No big revelations here! It’s no surprise that communication is key in business; and life, really. We all know this, but still communication is consistently cited as the top frustrations among employees (and customers for that matter) when completing feedback surveys. Whether it is communication of expectations, communication between departments, or communication of the company direction and plans it is always up there, and most often sits across multiple facets of your business.
If it was easy then we’d all have mastered it years ago. I think nailing communication is going to be a life-long journey for most of us, so I’ve included some ideas for fostering and maintaining effective communication within your team. I would also love to hear from you with any particular practices that you swear by in your business.
Even for the most emotionally intelligent among us, when unsolicited feedback occurs both the deliverer and the receiver will have all their fight or flight responses ringing and find it difficult to focus on the takeaways. What can help this situation is to turn the tables and encourage a culture (or a process, initially) where people actively ask for feedback in a particular area or about a particular task. This means the receiver is mentally prepared for the feedback and the deliverer knows they are adding value in the desired area. It’s likely that as a manager you will still have to broach uninvited feedback from time to time, but if feedback is consistently flowing then it will be a less daunting task!
No one wants to have a meeting for no reason, but if it is decided that a regular meeting should occur (e.g., daily or weekly WIP or monthly team meeting) then it needs to run like clockwork. Constantly moving or cancelling meetings sends the message that this communication isn’t important and can leave your team confused about priorities and disengaged, particularly if those meetings are one-on-ones. The same goes for meetings consistently running over it shows a lack of respect for other people’s time and poor planning on the organisers’ behalf.

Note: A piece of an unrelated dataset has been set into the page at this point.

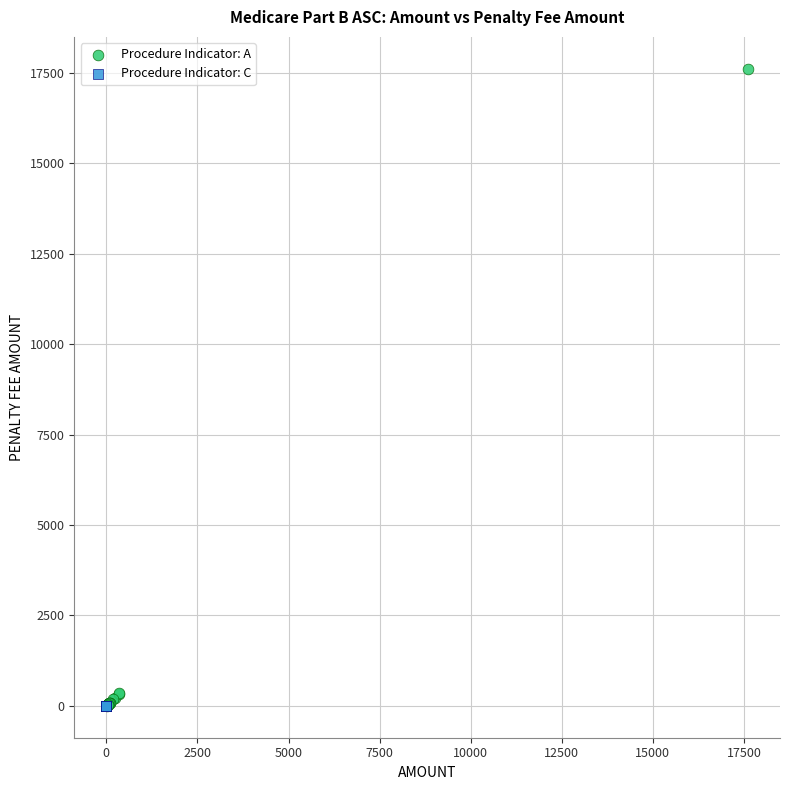

Which series reaches the maximum Y coordinate?

Procedure Indicator: A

It is great to have structured times for communication across the month or year, but informal or unstructured communication can often be even more meaningful for your team members. Taking the time to have a coffee and chat about a recent project, or even genuinely asking someone how their weekend was while you’re waiting for the kettle to boil can go a long way to building trust and comfort that allows for more difficult conversations to be broached with ease.